**Your instructions**
The lines to copy are those in the records below that hold the word "Assistenten".

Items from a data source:
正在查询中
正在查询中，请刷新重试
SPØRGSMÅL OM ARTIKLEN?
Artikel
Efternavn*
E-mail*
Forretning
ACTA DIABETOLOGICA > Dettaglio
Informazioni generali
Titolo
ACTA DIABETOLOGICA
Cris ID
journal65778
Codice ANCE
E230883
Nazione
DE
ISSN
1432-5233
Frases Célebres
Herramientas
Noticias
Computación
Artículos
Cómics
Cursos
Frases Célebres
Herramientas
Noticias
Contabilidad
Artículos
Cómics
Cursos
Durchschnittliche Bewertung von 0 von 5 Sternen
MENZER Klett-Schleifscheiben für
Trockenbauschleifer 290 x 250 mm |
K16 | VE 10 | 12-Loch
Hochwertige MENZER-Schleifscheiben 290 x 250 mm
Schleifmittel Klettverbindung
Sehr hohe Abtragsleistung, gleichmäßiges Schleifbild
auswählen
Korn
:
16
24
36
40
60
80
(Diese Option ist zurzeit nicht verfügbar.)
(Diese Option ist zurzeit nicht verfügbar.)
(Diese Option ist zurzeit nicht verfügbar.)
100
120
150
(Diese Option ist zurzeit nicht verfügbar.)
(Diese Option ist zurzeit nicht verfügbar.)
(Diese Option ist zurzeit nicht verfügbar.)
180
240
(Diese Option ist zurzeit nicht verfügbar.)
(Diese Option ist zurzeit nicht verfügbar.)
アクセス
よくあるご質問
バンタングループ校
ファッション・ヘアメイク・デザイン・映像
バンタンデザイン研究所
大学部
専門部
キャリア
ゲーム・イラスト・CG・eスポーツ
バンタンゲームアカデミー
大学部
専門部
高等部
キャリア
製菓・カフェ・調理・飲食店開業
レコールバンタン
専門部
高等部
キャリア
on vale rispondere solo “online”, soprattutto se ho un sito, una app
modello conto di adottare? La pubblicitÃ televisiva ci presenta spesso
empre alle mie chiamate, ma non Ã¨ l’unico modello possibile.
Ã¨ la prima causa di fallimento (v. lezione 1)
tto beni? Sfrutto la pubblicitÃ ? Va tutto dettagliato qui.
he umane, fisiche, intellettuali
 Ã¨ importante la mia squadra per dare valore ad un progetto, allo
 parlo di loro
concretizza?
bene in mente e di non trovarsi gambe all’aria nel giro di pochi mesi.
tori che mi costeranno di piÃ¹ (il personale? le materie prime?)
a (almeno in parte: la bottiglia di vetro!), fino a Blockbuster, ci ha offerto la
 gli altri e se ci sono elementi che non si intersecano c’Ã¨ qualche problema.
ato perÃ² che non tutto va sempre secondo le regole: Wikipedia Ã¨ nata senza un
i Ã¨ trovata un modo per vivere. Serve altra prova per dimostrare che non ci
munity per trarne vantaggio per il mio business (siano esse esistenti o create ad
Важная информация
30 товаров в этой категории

---

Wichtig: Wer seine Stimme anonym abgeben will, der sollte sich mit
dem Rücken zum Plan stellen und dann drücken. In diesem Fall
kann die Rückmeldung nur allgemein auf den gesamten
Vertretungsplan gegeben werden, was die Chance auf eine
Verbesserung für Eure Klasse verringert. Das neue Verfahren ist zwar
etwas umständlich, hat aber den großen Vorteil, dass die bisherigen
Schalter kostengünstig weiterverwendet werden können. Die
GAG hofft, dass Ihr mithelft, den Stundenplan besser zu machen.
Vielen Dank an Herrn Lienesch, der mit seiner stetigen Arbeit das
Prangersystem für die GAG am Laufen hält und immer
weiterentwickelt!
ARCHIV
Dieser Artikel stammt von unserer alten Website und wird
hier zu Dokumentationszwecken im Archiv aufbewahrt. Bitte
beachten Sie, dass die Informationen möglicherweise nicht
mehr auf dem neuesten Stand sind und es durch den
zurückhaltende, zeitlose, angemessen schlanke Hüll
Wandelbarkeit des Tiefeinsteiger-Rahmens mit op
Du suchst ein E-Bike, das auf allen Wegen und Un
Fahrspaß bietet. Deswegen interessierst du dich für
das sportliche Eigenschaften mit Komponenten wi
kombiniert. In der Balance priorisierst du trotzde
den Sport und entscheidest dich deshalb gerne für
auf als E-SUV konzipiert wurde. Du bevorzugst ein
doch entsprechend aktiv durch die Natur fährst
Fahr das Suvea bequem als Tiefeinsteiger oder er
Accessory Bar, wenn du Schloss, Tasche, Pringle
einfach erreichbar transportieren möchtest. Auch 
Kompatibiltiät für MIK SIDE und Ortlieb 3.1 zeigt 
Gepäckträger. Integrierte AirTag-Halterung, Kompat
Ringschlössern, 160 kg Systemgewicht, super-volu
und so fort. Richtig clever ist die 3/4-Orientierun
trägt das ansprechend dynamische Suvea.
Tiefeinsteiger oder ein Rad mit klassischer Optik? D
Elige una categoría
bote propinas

...

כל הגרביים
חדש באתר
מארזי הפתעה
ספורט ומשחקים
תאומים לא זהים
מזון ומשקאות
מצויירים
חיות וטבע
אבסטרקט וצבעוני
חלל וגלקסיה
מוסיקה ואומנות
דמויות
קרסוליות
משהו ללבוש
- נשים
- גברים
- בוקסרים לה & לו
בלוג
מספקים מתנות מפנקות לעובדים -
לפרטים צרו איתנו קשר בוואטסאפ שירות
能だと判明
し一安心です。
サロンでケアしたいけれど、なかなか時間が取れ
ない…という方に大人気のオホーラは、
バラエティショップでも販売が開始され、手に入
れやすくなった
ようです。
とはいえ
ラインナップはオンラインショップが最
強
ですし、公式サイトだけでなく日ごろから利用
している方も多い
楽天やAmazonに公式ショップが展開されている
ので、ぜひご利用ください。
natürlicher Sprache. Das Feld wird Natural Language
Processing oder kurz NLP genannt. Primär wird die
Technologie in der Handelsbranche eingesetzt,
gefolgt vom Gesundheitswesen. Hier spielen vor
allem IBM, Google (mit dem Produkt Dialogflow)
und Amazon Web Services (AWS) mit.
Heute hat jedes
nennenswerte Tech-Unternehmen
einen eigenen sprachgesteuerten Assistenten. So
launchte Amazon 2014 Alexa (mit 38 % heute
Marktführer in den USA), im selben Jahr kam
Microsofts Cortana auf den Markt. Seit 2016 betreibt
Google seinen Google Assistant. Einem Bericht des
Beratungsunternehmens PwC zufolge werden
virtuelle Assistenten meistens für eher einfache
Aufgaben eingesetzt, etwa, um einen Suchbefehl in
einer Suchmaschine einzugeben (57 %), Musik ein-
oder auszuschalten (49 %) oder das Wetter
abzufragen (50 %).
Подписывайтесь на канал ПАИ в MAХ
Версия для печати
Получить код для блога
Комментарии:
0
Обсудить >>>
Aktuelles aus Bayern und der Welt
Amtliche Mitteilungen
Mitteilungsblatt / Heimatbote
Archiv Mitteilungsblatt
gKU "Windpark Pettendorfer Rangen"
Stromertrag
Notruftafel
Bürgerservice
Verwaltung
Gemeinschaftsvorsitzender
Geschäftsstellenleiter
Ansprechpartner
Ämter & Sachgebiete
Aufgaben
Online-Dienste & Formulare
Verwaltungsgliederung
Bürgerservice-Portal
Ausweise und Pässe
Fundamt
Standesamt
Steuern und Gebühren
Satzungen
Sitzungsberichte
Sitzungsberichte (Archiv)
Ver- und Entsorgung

**Exercise result**
einen eigenen sprachgesteuerten Assistenten. So
virtuelle Assistenten meistens für eher einfache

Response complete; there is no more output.